Seit letzter Woche liefert der Chartermittler Gfk Entertainment einen direkten Blick ins Hirn von Extremisten. Es gibt eine neue Hitparade, die Vinyl-Charts. Was erstmal kein Wunder ist, sondern die logische Folge eines Trends: Seit ein paar Jahren gehen die Vinyl-Verkäufe durchs Dach, letztes Jahr verkauften sich 1,8 Millionen Platten, 33 Prozent mehr als im Vorjahr. Verglichen mit dem Rest der Musikverkäufe ist die Schallplatte zwar immer noch ein winziger Splitter - aber ein besonders interessanter.
Denn weil es nur ungefähr eine halbe Million Vinyl-Käufer gibt, sind sie extrem scharf definiert. So klar umrissen ist keine andere Hörergruppe. Nur mal zum Vergleich: Wer CDs kauft, ist ein Marktforschungs-Wolpertinger, zu 58 Prozent Mann, 42 Prozent Frau, irgendwo zwischen Ende 30 und Mitte 60. Ah ja, so so. Aber vom Vinyl-Käufer zeichnet das Jahrbuch der Musikindustrie ein fast schon holografisch genaues Bild. Dieser Käufer ist tatsächlich ein »er« - 80 Prozent aller Schallplatten werden von Männern gekauft. Und nicht von irgendwelchen, sondern von 40- bis 49-jährigen. Sie bezeichnen sich selbst als riesige Musikfans. Sie sind sozusagen Anti-Helden der Streamingkultur: Wo alle nur noch Spotify-Abos abschließen, wendet sich der Vinyl-Mann zurück zur haptischen Platte – wenn er sich überhaupt je abgewendet hatte. Er beklagt sich laut Jahrbuch-Statistik besonders gerne, dass »überall die gleiche Musik« laufe. Der Vinyl-Mann hört nicht irgendeinen Murks, der gerade läuft – im Gegenteil.
Uns von der Chartkolumne freut das natürlich. Neben der elendig basisdemokratischen Mainstream-Hitparade, die von jedem Schulhof-Streamer mitgesteuert und verwässert wird, liegt uns von nun an immer auch eine Liste der Platten vor, die Gourmet-Hörer bevorzugen.
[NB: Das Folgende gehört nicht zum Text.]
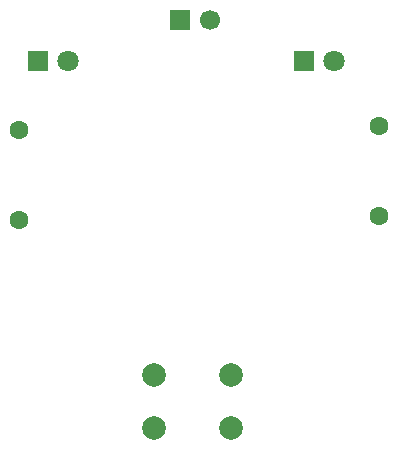
<source format=gbr>
%TF.GenerationSoftware,KiCad,Pcbnew,9.0.2*%
%TF.CreationDate,2025-07-01T17:26:35-07:00*%
%TF.ProjectId,Blinky,426c696e-6b79-42e6-9b69-6361645f7063,rev?*%
%TF.SameCoordinates,Original*%
%TF.FileFunction,Soldermask,Top*%
%TF.FilePolarity,Negative*%
%FSLAX46Y46*%
G04 Gerber Fmt 4.6, Leading zero omitted, Abs format (unit mm)*
G04 Created by KiCad (PCBNEW 9.0.2) date 2025-07-01 17:26:35*
%MOMM*%
%LPD*%
G01*
G04 APERTURE LIST*
%ADD10C,1.600000*%
%ADD11C,1.800000*%
%ADD12R,1.800000X1.800000*%
%ADD13C,2.000000*%
%ADD14C,1.700000*%
%ADD15R,1.700000X1.700000*%
G04 APERTURE END LIST*
D10*
%TO.C,R1*%
X119800000Y-90210000D03*
X119800000Y-82590000D03*
%TD*%
D11*
%TO.C,D1*%
X123940000Y-76700000D03*
D12*
X121400000Y-76700000D03*
%TD*%
D10*
%TO.C,R2*%
X150300000Y-89900000D03*
X150300000Y-82280000D03*
%TD*%
D11*
%TO.C,D2*%
X146465000Y-76700000D03*
D12*
X143925000Y-76700000D03*
%TD*%
D13*
%TO.C,SW1*%
X131250000Y-103350000D03*
X137750000Y-103350000D03*
X131250000Y-107850000D03*
X137750000Y-107850000D03*
%TD*%
D14*
%TO.C,M1*%
X135965000Y-73300000D03*
D15*
X133425000Y-73300000D03*
%TD*%
M02*

</source>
Also Geschmacks-Extremisten, Edelohren, die wählerischsten Käufer, die die Branche zu bedienen hat!
Und, was hören die nun?
Platz 1: Das neue Album von Iron Maiden.
Platz 2: Das neue Album von David Gilmour.
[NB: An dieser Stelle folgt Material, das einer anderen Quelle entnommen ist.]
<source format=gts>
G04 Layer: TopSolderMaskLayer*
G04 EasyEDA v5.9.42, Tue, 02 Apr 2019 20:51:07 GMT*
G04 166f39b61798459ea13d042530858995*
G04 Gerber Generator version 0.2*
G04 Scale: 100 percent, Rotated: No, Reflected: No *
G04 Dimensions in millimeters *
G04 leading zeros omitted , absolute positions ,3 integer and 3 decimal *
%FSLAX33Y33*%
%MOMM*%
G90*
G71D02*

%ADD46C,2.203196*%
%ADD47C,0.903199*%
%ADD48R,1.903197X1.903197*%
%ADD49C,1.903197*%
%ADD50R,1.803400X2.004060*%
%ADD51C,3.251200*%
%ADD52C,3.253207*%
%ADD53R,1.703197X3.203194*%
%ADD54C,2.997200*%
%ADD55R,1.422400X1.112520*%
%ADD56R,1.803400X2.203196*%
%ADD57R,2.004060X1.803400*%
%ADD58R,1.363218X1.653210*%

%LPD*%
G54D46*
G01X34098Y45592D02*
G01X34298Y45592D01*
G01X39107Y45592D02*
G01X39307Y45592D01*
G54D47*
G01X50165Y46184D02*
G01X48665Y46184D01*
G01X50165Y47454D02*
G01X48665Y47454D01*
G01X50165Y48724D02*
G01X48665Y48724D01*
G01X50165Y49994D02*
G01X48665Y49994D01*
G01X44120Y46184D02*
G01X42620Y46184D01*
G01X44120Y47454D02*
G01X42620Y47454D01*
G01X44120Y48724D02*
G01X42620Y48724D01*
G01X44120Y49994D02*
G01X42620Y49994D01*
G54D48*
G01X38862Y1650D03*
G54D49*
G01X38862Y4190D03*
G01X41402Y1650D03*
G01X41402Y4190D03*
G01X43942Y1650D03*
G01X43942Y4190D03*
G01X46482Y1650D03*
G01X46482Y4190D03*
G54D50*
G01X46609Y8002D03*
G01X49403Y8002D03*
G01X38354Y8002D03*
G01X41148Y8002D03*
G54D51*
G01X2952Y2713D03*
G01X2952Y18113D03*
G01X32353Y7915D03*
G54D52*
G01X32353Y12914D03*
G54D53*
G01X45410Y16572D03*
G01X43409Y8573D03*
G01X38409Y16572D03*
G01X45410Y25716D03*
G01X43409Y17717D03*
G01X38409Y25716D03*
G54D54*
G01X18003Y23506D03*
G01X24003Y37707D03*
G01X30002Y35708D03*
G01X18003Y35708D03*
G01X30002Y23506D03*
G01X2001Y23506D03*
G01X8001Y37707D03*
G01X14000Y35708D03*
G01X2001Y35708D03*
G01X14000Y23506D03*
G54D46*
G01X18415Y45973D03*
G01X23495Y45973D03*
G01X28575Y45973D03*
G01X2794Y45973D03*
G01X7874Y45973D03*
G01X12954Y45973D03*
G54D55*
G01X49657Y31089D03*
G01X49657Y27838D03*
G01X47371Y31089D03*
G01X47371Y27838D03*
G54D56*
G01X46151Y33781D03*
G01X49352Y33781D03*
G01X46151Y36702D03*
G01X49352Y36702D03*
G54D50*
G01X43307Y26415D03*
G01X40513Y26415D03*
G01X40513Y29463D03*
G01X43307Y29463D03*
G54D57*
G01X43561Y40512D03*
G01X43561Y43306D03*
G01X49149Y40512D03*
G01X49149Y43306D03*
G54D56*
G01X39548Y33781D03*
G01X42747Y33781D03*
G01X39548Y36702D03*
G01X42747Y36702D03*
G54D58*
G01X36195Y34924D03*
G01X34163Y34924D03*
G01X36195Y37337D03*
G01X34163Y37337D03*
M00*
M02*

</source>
Platz 3: Das neue Album von Slayer.
Platz 4: Das neue Album von Keith Richards.
Platz 5: Das neue Album von Motörhead.
Wer es also im Jahr 2015 ernst meint mit der Musik, hört Bands, die seit 30 Jahren exakt das gleiche machen. Die chartgewordene Langeweile.
Um das mal ins Bild zu setzen: Die Deutschen kaufen also Alben von schwäbischen Schlagersängern, US-Rappern oder schwedischen DJs in die Top 5 der Charts – aber auf Vinyl wollen sie nur Heavy Metal und Hard Rock? Ist es die unbeirrbare Konstanz dieser Musikrichtung, die besonders gut zum altmodischen Medium der Vinylpressung passt? Oder prügelt die Double-Bass besonders brachial, wenn man sie über den Plattenspieler hört?
Wahrscheinlicher ist eine andere Erklärung – auch sie geht aus der Jahrbuch-Statistik hervor. Der Vinyl-Mann legt nämlich am allermeisten Wert auf “Bonusmaterial und Booklets”. Verständlich, dass so jemand lieber die 12-Zoll-Platte kauft als die Motörhead-Playlist auf Spotify zu abonnieren. Gerade die Cover von Metal-Alben sind ja berühmt für ihre kleinteilige Ästhetik (Nicht-Fans würden vielleicht sagen: dieser Kitsch mit den vielen Monstern, Schwertern und Totenschädeln). Und schließlich ist es kein Wunder, dass das Vinylcover sich ausgerechnet in der Szene hartnäckig hält, die vor Jahrzehnten Jeanskutten mit Aufnähern erfunden hat. Das Schallplattencover ist das neue Band-Shirt.
Erinnert an: Die oberste Zeile auf dem “Rock im Park”-Plakat (1993 bis heute)
Wer kauft das? Gitarrenlehrer (zwischen 40 und 49)
Was den Charts gut tun würde: Der Abwechslung halber: Wenn die Bravo Hits mal auf Vinyl rauskämen!